__WHAT IS BEING ASKED__: Find every line in the records below that contains the string "元宇宙是公司未来重要的发展方向", matching case exactly, and copy each of those lines in full.

(RECORDED INFORMATION)

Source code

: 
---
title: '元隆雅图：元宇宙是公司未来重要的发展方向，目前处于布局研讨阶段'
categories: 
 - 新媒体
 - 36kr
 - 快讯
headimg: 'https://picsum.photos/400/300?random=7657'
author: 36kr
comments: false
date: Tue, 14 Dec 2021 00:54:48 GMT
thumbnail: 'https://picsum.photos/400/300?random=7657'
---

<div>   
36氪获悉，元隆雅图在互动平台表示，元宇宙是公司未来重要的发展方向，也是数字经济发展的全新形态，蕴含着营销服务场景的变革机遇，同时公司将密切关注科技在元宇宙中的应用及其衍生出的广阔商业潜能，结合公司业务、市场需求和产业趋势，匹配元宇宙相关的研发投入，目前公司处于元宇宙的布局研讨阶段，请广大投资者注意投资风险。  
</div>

(End RECORDED INFORMATION)

__RESPONSE AREA__:
title: '元隆雅图：元宇宙是公司未来重要的发展方向，目前处于布局研讨阶段'
36氪获悉，元隆雅图在互动平台表示，元宇宙是公司未来重要的发展方向，也是数字经济发展的全新形态，蕴含着营销服务场景的变革机遇，同时公司将密切关注科技在元宇宙中的应用及其衍生出的广阔商业潜能，结合公司业务、市场需求和产业趋势，匹配元宇宙相关的研发投入，目前公司处于元宇宙的布局研讨阶段，请广大投资者注意投资风险。  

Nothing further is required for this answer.